Copyright protection in Turkey is regulated under the Intellectual and Artistic Works Law No. 5846 (hereinafter will be referred as "the Law"). Copyright arises automatically on creation of work, whereas "work" is defined as any intellectual or artistic product bearing the characteristic of its author, which are works that fall under the categories below:
- scientific and literary
- fine arts
These four categories are numerus clausus, and are therefore listed exhaustively. Even though the categories are limited there are subcategories for each category. For example, computer software falls under the subcategory of scientific and literary works as per Article 2 of the Law.
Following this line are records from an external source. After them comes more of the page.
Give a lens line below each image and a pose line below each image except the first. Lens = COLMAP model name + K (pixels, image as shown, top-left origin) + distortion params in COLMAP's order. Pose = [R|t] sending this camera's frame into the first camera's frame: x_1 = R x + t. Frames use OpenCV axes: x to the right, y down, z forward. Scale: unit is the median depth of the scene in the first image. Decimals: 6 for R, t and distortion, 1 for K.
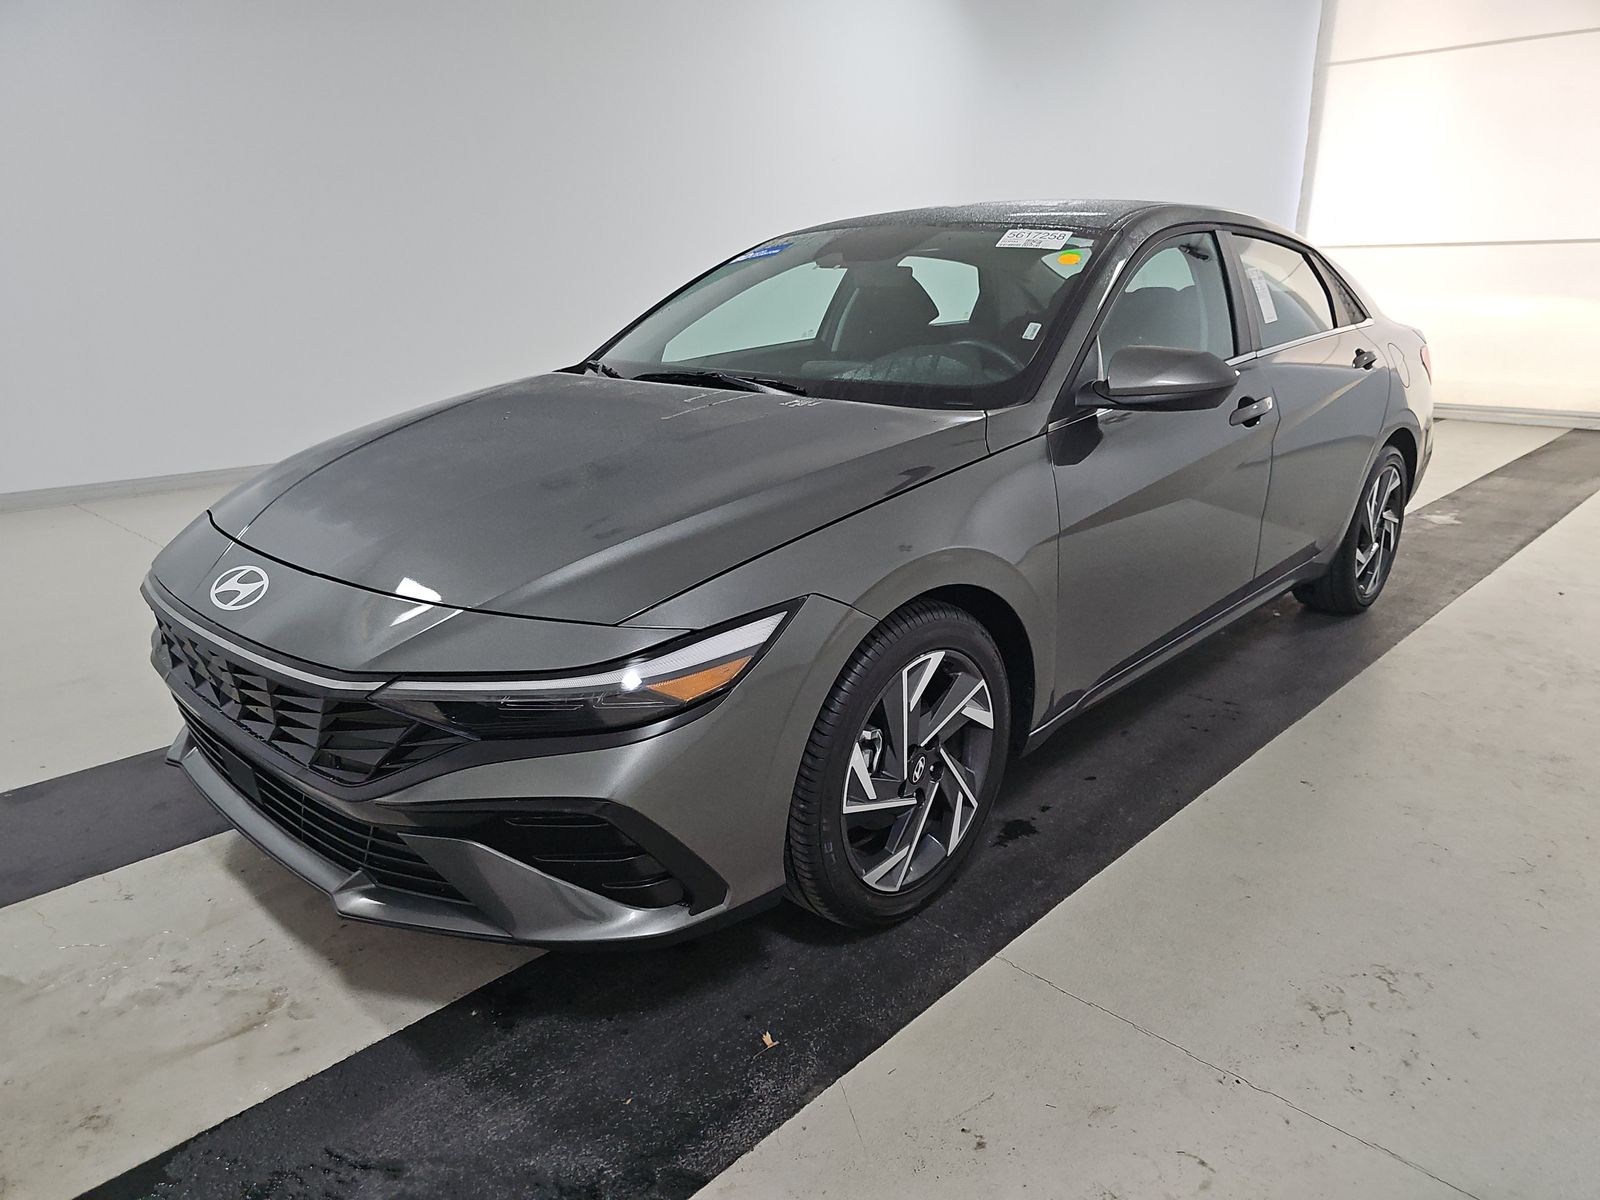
lens RADIAL K [[1071.3, 0, 800.0], [0, 1071.3, 600.0], [0, 0, 1]] dist [0.006387, -0.002523]
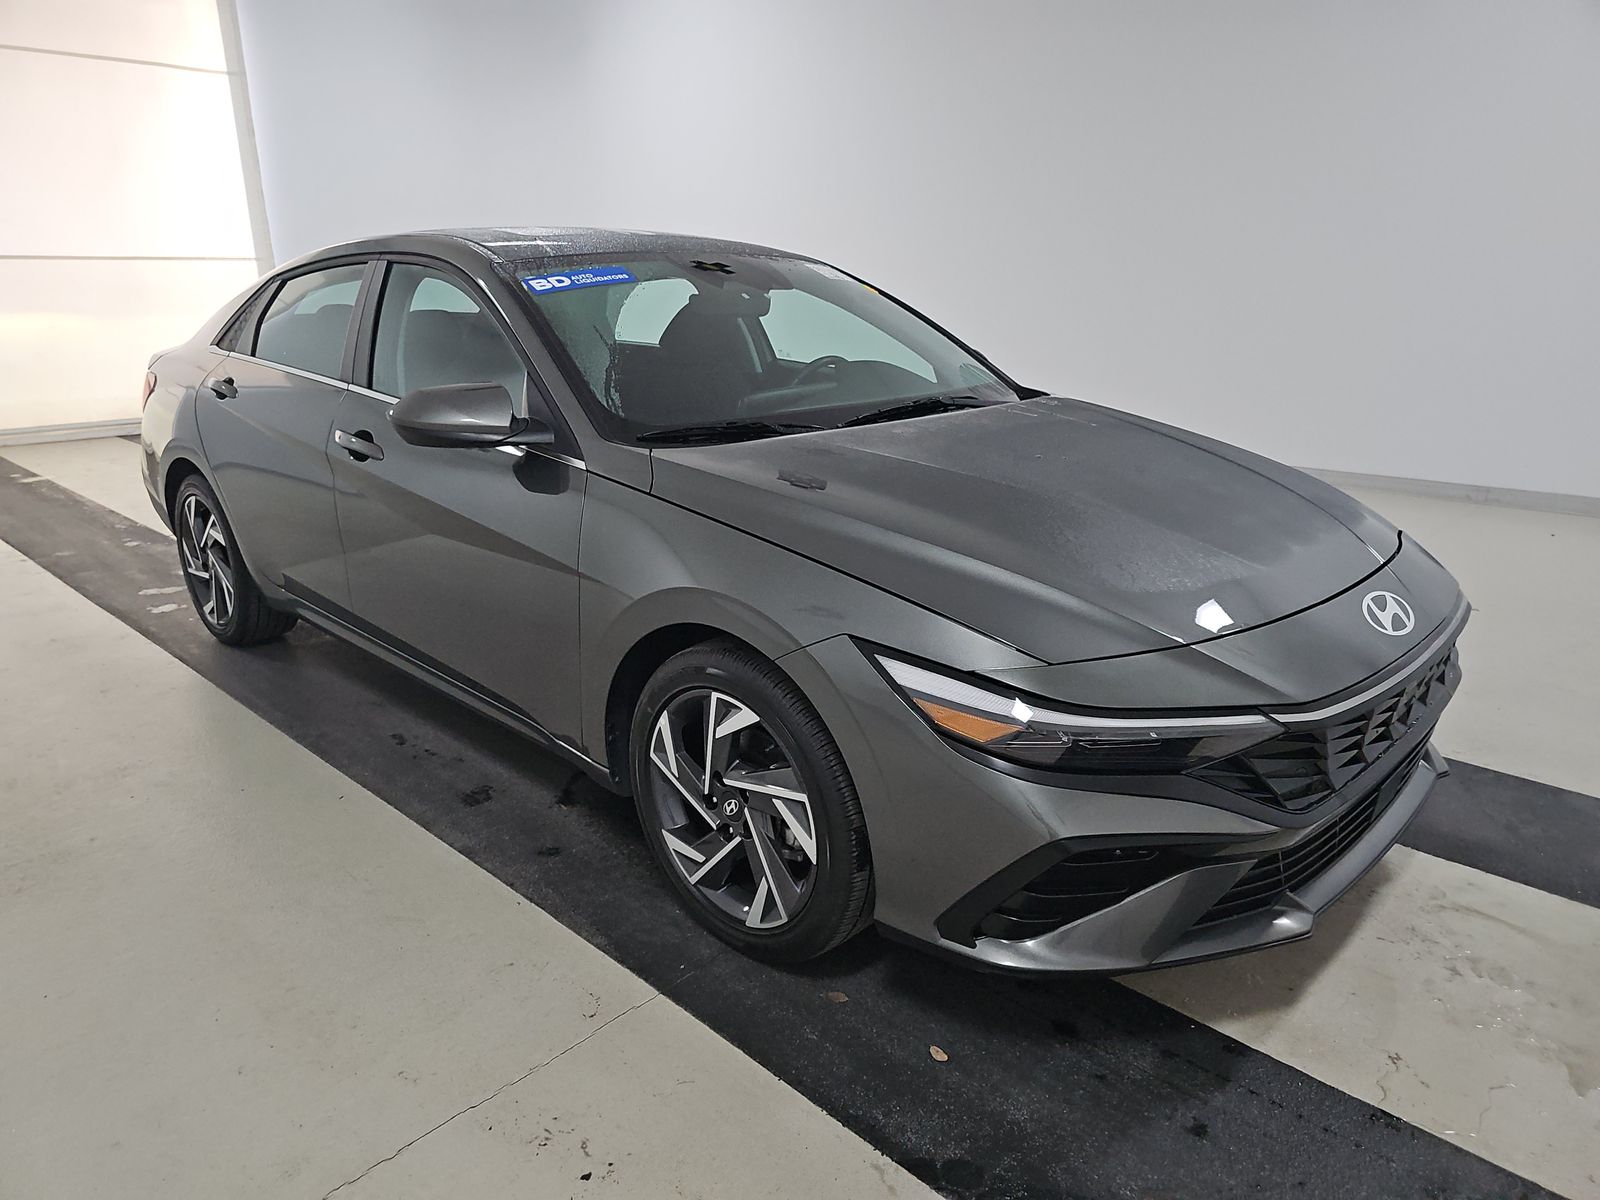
lens RADIAL K [[1070.4, 0, 800.0], [0, 1070.4, 600.0], [0, 0, 1]] dist [-0.005657, 0.003989]
pose [[-0.004215, -0.277348, 0.960760, -1.498220], [0.285225, 0.920525, 0.266984, -0.457023], [-0.958451, 0.275158, 0.075227, 1.456879]]
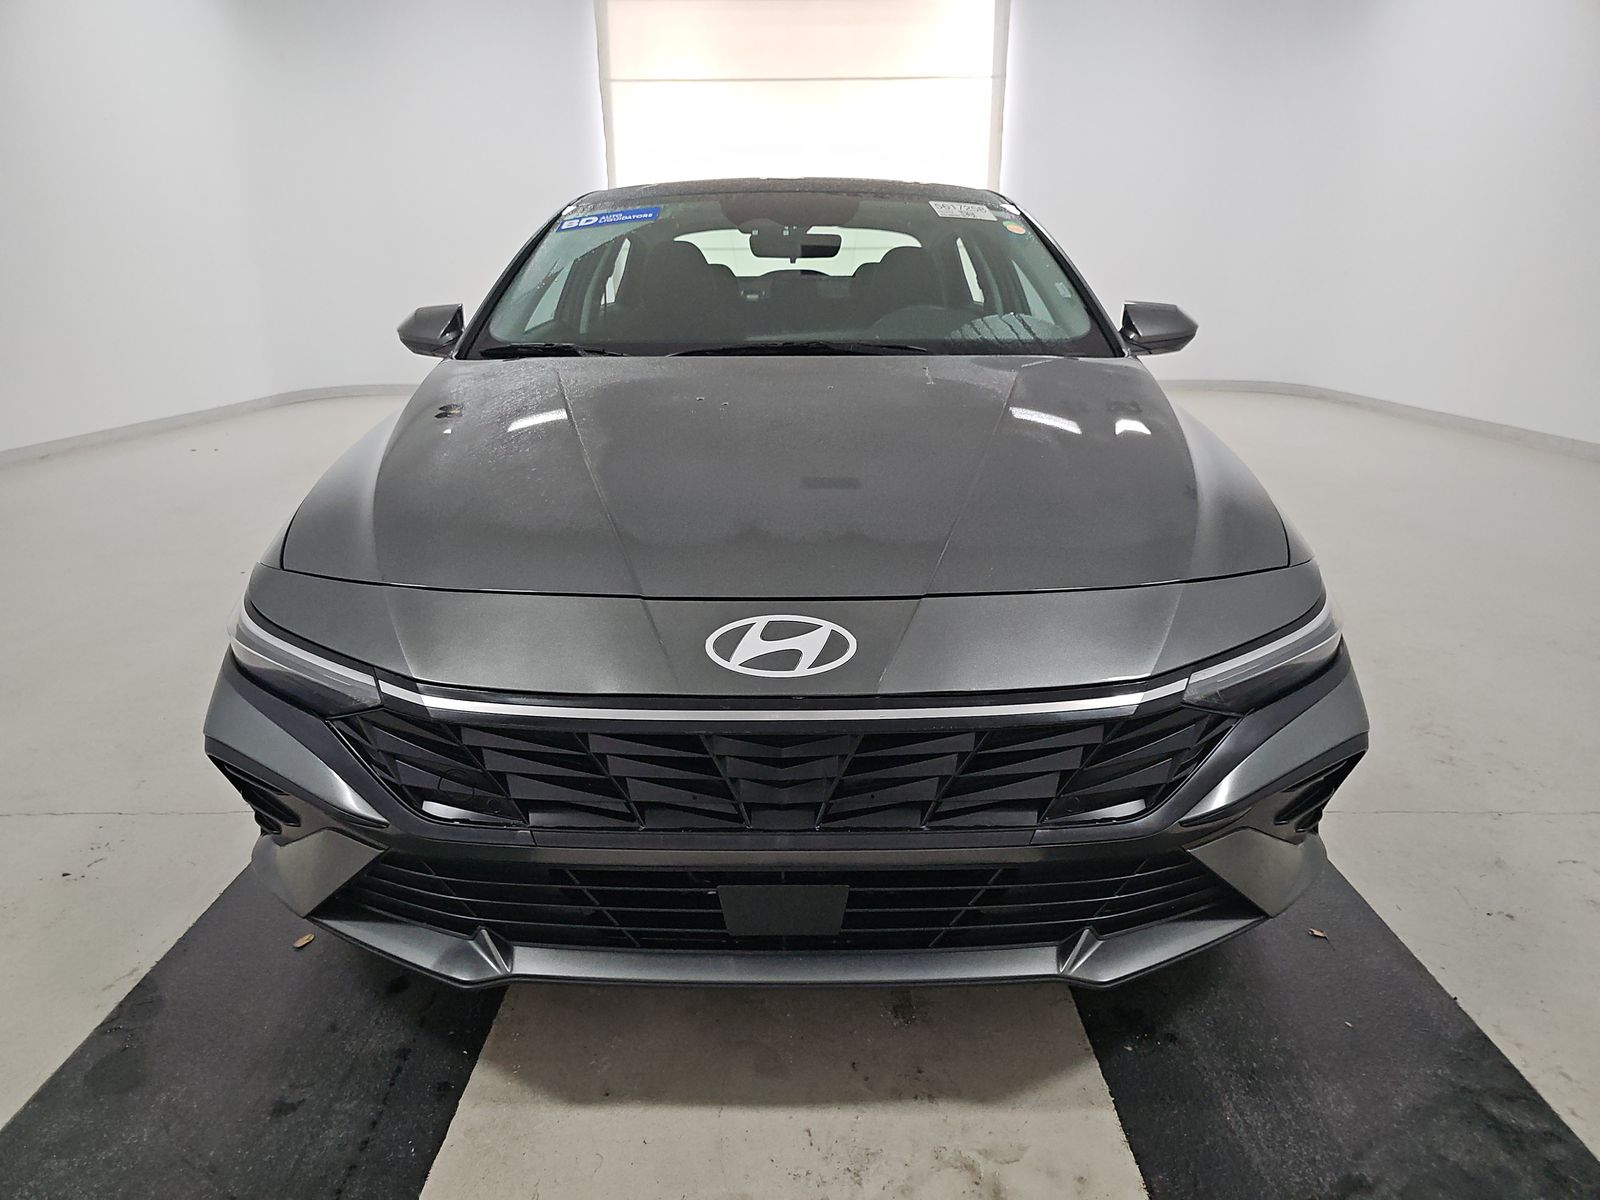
lens RADIAL K [[1065.6, 0, 800.0], [0, 1065.6, 600.0], [0, 0, 1]] dist [0.010615, 0.001319]
pose [[0.723652, -0.191108, 0.663179, -0.962482], [0.193548, 0.978534, 0.070787, -0.085591], [-0.662471, 0.077132, 0.745106, 0.470666]]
Turkey is also member to numerous international agreements related to Copyright Law, which are listed below:
- Berne Convention for the Protection of Literary and Artistic Works;
- the TRIPS Agreement;
- the Paris Convention;
- the Geneva Convention for the Protection of Producers of Phonograms against Unauthorized Duplication of Their Phonograms;
- the Rome Convention for the Protection of Performers, Producers of Phonograms and Broadcasting Organizations 1961;
- WIPO Copyright Treaty;
- the Madrid Protocol; and
- the European Convention on Cinematographic Co-Production.
Registration of Copyright
Registration of copyright is not a mandatory requirement for the establishment of rights, nevertheless according to Article 13 of the Law for movies and phonograms as well as computer games there is a mandatory registration requirement in order to prevent the violation of rights, there is also an optional way to register other types of works protected under the Law to the register administered by the Ministry of Culture and Tourism. The Ministry cannot be held responsible for these procedures, which are declaration based, however fraudulent declarations shall be subject to the legal and criminal sanctions set out in this law. The abovementioned ways to register your copyright does not grants a right over the works, but gives the author an advantage over the other parties in case of a conflict in the ownership of the work.
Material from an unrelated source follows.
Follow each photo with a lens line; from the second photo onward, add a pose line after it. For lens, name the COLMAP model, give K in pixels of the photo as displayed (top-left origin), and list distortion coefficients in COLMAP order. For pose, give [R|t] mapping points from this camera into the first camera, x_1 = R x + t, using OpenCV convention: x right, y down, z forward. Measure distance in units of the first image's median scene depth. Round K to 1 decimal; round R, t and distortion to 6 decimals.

According to Article 81 of the Law, it is compulsory to affix banderoles on the reproduced copies of musical and cinematographic works and on non-periodical publications (such as books). It is also compulsory, upon the request of the author or right holder, to affix banderoles on the reproduced copies of other works that can be easily copied. Banderoles shall be printed and sold by the Ministry. Banderoles may also be sold through the agency of the collecting societies at the sale price determined by the Ministry.
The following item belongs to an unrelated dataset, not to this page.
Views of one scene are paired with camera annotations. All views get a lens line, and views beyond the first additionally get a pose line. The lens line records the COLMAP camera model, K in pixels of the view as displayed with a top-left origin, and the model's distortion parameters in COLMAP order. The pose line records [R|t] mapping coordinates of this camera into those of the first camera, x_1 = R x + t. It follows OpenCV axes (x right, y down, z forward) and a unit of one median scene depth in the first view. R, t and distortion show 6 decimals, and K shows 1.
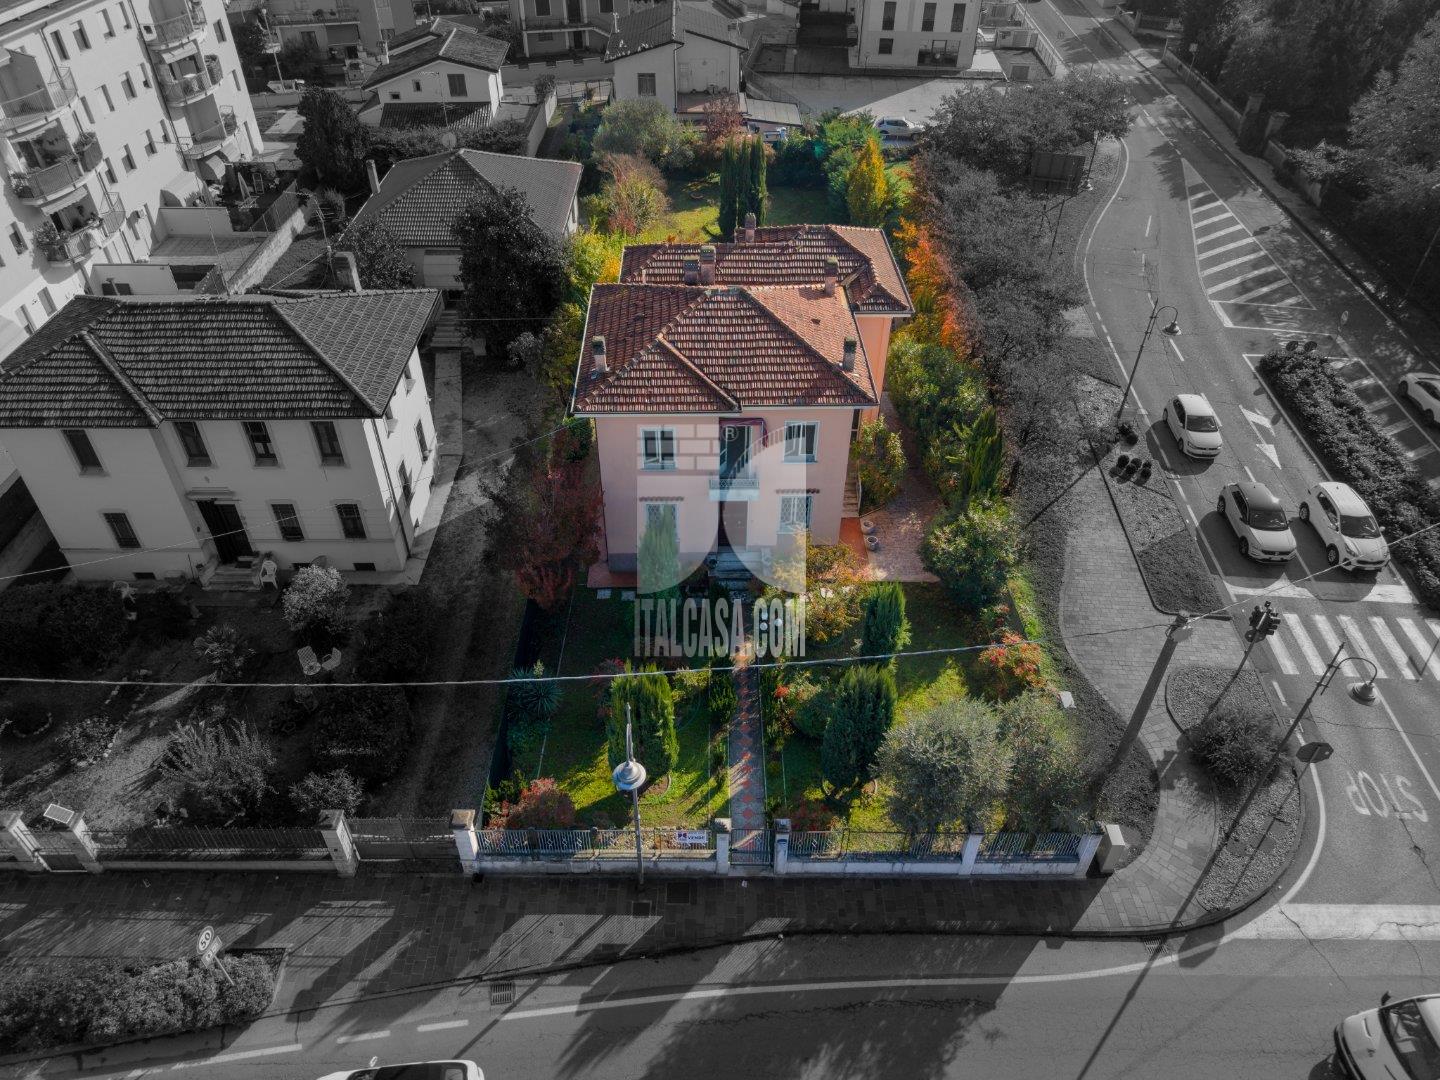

The protection term starts when the work gets public. The protection term lasts until 70 years following the death of the author and in case of multiple authors the term will expire 70 years after the death of the last surviving author. In case the author of the work is a legal entity, the term expires 70 years following the work becomes public.
Infringement of Copyright
A copyright infringement occurs under the following circumstances:
- Infringement of the author's moral rights
- Reproduction, distribution, or communication of the work without the rightful authorization
- Adaptation of the work without the rightful authorization
Exemption from Infringement
However, it should be noted that the Law also sets forth exemptions for the infringements noted above. Accordingly, in some cases, the use of copyrighted work may not constitute a copyright infringement even though it falls under the scope of the above-mentioned circumstances. Those are as follows:
- Use due to public order or due to public interest
- Personal use
- Educational purposes
- Expiration of copyright.
- Freedom of (limited) quotation
Type of Claims in Case of an Infringement
The copyright holder can file civil claims and criminal actions against the infringer in case of an infringement. Possible civil claims are cessation of infringement, prevention of infringement, removal and destruction of infringing material, claims for material and moral damages and publication of the verdict of the court. Whereas, criminal liability for copyright infringement is set out in the Article 71 of the Law. There are sanctions varying from judicial fines to up to 5 years of imprisonment.
Competent Courts and the Length of the Trial Process
Specialized IP civil and criminal courts located in Istanbul, Ankara and Izmir are competent for copyright disputes. In other cities, one of the regular civil courts is assigned as a specialized IP court and copyright must be enforced in them.
Typical length of a court action regarding copyright at the first instance would take between 12 to 24 months regarding the complexity of the case. Decision of the First Instance Court can be appealed before the District Courts and this appeal process would take an additional 12 months. Lastly, the District Court Decisions can be appealed before the Court of Appeal and this process would take an additional 15 months.
The content of this article is intended to provide a general guide to the subject matter. Specialist advice should be sought about your specific circumstances.